Investors prefer ‘breakout trends’ over ‘moonshots’ and that’s a problem, VC says

According to venture capitalist Adam Cochran, crypto investments are scarcer these days.

Venture capitalists often face pressure from their limited partners, who are focused on beating index fund returns.

“Entrepreneurs have been very slow to invest in crypto,” Cochran — founder of the firm CEHV — explained in a thread on X.com, [it’s] a slightly nuanced reason: 1. Most have LPs who are simply looking to beat index fund returns. 2. Over the medium term [risk/return ration] “I think owning Bitcoin and ETH will easily beat index funds and can only be beaten by early stage bets.”

See below.

1/10

Venture capitalists have been slow to invest in crypto, and there’s a slightly nuanced reason for this:

1. Most have LPs who are simply looking to beat index fund returns.

2. In the medium term, the R:R of owning Bitcoin and ETH will easily surpass index funds and can only be surpassed in the early stages… https://t.co/yOG4TPdkFx

— Adam Cochran (adamscochran.eth) (@adamscochran) August 9, 2024

Venture capitalists typically target high-growth startups and new technologies that offer significant upside potential.

For example, the S&P 500 index fund, a common benchmark for U.S. stocks, has delivered average annual returns of about 15 percent over the past five years, according to data from curvo.eu.

In comparison, Bitcoin (BTC) has vastly outperformed index funds over the same period, generating an average annualized return of around 45%.

Cochran, an expert in fintech, artificial intelligence and cryptocurrency, emphasized that crypto investments, while high-risk, have historically outperformed index funds in the medium term and offer high-yield opportunities. However, he added that VC funds are generally skeptical of making such investments at an early stage due to the risk factor of digital currencies.

The venture capitalist explained that many venture capitalists prefer to invest in Bitcoin and Ethereum (ETH) to generate fees and generate capital returns, as well as invest in a few high-profile exit projects.

Crypto VC capital investment chart | Source: Galaxy Research

According to a recent study by Galaxy Research, approximately 80% of venture capital funding in the first quarter of 2024 was allocated to early-stage companies, with the remaining 20% ​​allocated to later-stage companies.

Despite waning interest from large mainstream VC firms that have exited the crypto space or significantly reduced their investments, crypto-focused early-stage venture funds have continued their operations.

Many of these funds still have capital from fundraising in 2021 and 2022, allowing promising early-stage crypto startups to raise funds.

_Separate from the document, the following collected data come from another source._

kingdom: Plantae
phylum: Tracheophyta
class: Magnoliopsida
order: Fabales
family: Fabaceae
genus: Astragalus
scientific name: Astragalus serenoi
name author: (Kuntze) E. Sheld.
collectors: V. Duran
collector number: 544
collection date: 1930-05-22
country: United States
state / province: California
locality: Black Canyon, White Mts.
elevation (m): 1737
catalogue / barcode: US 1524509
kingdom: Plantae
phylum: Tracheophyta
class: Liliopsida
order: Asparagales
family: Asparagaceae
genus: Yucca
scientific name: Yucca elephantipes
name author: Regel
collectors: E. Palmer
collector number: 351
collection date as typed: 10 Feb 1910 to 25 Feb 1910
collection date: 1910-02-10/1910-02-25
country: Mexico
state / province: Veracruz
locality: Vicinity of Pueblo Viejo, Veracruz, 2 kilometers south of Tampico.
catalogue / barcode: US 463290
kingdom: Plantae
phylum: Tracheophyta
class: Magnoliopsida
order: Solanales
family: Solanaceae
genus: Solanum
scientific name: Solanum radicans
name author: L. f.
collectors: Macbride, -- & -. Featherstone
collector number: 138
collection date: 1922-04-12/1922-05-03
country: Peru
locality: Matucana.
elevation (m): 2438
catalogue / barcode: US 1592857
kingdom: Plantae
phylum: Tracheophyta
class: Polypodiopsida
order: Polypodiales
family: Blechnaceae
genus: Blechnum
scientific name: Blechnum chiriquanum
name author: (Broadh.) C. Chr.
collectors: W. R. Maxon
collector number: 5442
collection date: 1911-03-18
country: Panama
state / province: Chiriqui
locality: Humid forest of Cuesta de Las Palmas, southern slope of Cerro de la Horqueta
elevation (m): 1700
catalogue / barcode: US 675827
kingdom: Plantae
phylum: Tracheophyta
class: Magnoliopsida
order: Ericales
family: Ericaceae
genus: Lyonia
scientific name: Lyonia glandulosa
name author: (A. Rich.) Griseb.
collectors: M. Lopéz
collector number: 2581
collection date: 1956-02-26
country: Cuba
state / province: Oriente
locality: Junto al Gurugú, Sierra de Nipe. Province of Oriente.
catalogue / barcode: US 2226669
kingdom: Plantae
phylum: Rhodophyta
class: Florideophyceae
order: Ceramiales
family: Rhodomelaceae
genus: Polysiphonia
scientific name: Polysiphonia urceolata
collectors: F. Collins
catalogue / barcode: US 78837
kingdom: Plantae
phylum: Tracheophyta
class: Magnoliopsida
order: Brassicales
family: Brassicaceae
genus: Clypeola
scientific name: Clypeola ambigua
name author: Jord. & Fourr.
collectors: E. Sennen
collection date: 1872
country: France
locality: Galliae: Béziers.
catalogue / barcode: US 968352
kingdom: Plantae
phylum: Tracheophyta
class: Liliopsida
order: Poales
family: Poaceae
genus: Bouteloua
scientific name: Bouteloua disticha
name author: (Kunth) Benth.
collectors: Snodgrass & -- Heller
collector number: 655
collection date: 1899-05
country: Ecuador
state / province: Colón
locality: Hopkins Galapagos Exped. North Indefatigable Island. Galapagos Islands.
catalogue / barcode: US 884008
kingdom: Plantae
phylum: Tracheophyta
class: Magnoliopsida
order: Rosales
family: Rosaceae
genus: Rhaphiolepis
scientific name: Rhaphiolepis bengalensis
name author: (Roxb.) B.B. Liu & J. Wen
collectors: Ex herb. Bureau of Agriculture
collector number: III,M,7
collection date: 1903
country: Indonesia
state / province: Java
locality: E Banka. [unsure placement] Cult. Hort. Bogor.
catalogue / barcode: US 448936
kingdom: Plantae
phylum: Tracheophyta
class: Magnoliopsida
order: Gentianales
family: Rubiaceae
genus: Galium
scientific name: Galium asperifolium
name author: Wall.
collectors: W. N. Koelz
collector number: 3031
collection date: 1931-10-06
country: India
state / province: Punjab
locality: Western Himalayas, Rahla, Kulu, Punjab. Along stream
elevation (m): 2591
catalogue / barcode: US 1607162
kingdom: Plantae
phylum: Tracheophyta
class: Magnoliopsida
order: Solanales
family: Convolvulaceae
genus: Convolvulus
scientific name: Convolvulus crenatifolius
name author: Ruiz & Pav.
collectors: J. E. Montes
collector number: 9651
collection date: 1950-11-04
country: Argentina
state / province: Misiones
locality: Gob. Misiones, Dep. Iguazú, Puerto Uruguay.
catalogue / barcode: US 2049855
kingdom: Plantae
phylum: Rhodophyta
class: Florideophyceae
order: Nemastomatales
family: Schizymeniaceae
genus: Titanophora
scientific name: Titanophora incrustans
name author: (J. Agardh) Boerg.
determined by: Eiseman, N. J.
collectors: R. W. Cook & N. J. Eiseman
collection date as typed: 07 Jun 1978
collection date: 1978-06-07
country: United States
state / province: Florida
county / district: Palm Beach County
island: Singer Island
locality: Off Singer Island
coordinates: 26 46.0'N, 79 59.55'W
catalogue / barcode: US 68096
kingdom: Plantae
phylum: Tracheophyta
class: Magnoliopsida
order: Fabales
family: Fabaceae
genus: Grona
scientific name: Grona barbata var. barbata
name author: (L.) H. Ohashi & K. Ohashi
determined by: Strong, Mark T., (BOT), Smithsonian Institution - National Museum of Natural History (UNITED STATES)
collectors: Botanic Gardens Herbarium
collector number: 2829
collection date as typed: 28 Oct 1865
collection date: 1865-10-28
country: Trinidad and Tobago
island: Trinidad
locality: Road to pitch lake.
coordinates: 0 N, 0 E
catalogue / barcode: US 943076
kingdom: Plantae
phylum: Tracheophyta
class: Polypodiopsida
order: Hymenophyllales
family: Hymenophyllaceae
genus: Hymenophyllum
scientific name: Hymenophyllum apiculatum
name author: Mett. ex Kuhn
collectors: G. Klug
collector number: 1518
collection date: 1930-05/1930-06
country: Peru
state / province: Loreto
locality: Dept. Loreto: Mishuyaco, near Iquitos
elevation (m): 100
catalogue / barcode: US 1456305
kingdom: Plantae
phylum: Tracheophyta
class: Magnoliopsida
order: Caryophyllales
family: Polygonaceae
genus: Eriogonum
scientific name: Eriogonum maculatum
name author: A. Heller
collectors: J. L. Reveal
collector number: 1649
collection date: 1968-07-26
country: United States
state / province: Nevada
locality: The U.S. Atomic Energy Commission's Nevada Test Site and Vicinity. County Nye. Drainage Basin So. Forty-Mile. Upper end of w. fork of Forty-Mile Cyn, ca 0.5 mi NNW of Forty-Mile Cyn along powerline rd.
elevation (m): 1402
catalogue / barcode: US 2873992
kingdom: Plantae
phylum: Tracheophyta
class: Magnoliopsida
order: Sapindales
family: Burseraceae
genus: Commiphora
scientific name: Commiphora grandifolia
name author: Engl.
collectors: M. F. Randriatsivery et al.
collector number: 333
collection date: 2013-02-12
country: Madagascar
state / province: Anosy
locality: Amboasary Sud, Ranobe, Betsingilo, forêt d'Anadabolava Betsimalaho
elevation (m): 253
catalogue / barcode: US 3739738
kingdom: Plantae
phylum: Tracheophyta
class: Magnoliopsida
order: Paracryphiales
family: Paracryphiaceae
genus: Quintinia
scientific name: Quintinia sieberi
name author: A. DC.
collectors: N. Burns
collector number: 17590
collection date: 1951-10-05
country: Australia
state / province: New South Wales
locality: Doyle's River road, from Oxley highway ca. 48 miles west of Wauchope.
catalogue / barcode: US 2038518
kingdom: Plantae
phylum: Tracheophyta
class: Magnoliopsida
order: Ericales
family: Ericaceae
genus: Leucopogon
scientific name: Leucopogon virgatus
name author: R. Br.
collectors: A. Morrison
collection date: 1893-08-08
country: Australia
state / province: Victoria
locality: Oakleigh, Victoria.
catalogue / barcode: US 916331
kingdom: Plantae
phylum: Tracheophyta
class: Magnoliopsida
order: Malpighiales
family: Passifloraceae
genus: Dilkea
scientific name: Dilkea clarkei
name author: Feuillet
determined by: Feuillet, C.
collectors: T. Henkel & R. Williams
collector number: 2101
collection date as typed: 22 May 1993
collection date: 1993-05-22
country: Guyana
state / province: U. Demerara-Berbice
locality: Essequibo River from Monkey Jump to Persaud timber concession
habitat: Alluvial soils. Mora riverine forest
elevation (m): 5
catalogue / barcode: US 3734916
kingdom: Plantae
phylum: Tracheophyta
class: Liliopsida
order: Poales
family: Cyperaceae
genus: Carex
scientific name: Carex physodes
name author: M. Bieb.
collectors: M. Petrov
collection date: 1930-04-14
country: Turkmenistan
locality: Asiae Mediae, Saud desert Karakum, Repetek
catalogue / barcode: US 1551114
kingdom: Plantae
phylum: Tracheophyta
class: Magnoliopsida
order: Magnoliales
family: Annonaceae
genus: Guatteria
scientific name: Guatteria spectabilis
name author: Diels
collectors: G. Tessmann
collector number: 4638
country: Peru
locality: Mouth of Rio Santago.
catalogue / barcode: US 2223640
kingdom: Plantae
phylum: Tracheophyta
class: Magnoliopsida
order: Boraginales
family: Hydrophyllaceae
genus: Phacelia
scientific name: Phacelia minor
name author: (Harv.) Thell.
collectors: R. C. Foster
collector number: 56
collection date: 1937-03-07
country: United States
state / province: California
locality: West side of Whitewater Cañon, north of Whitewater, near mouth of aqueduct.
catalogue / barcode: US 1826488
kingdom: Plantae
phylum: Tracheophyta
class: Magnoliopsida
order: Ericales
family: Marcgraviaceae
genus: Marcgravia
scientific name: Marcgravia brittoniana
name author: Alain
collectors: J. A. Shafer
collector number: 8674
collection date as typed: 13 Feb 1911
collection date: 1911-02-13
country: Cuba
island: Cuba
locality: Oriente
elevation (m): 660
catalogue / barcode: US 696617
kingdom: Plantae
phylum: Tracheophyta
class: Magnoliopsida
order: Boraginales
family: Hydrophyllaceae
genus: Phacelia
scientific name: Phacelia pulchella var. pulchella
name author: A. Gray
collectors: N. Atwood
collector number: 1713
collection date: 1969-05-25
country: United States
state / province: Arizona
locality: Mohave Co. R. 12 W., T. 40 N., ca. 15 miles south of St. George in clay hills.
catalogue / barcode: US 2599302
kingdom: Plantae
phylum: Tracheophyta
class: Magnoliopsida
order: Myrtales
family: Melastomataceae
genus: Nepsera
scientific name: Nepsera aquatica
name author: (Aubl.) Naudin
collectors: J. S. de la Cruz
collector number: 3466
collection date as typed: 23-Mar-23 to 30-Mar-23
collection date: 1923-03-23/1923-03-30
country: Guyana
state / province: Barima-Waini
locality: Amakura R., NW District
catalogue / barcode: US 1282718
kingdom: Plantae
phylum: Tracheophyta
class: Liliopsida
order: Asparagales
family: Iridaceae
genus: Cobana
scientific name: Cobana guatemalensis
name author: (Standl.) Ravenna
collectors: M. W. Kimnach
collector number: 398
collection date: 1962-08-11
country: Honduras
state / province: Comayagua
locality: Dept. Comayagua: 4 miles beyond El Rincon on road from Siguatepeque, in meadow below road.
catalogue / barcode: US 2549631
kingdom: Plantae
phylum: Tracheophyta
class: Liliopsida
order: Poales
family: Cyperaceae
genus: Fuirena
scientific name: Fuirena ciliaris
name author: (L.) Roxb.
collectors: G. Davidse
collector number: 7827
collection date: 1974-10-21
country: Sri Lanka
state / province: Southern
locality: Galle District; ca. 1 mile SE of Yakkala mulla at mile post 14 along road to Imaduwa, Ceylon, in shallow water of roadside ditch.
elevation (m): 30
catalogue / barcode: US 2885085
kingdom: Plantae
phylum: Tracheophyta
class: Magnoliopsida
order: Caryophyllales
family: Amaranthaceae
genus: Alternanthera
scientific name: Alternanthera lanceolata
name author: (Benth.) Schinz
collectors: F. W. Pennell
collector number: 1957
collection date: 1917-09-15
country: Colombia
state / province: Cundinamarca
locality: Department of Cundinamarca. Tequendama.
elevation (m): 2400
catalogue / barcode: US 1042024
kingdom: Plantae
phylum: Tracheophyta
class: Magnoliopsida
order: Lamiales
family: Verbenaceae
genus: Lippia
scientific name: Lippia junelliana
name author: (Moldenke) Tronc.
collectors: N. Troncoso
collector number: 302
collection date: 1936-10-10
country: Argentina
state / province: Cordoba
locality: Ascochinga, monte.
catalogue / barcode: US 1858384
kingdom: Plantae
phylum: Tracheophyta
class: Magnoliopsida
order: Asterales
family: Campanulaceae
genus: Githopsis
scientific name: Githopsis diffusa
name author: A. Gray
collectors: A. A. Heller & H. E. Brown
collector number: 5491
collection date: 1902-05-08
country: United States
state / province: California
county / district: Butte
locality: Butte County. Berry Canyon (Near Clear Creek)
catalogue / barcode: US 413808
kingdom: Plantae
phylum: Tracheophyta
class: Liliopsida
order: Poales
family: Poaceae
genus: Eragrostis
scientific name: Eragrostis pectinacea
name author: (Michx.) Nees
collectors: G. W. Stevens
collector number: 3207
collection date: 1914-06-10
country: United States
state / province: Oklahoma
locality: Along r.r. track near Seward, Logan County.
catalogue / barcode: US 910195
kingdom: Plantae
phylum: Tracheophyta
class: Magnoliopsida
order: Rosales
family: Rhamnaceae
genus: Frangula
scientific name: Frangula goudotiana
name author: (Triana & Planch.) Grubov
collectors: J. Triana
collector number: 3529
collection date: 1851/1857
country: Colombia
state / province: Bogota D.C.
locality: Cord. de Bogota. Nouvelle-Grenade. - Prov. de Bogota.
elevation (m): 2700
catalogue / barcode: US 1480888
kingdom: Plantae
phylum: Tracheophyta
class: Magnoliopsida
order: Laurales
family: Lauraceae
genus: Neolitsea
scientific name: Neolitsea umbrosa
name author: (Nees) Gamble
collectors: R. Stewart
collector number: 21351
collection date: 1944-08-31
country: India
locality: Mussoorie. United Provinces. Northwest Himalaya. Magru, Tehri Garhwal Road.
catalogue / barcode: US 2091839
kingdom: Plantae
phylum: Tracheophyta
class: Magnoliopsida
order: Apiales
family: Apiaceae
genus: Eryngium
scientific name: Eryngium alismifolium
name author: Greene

However, later-stage startups face increasing challenges in raising capital due to the waning participation of larger VC players.

According to Cochran, in the last market cycle, VCs were more active in investing in apps that had already gained momentum, such as OpenSea, in the hopes of capitalizing on late-stage consumer growth.

He also believes that VC firms are on hold, as interest in previous trends like non-fungible tokens (NFTs), AMM forks, DeFi, and layer 2 solutions has waned, and the market is waiting for the next big innovation.

4/10

Although every venture capital firm markets itself as pro-innovation and entrepreneurial, most are not actually pursuing big goals, but are simply investing capital in emerging trends.

Because they do not actually have enough sectoral knowledge to take new risks.

— Adam Cochran (adamscochran.eth) (@adamscochran) August 9, 2024

Some builders continue to develop new ideas without outside capital, but the next big trend has stalled, Cochran noted.

This situation is further exacerbated by the fact that venture capitalists believe that idle capital can generate significant returns in the money markets, discouraging early-stage investments.

He added that this period of inactivity is a litmus test showing the true commitment of VC firms to the crypto sector.

Those with a deep understanding of the space can still make effective early-stage investments. Conversely, others may only invest in later-stage opportunities, revealing a lack of true fit with the industry.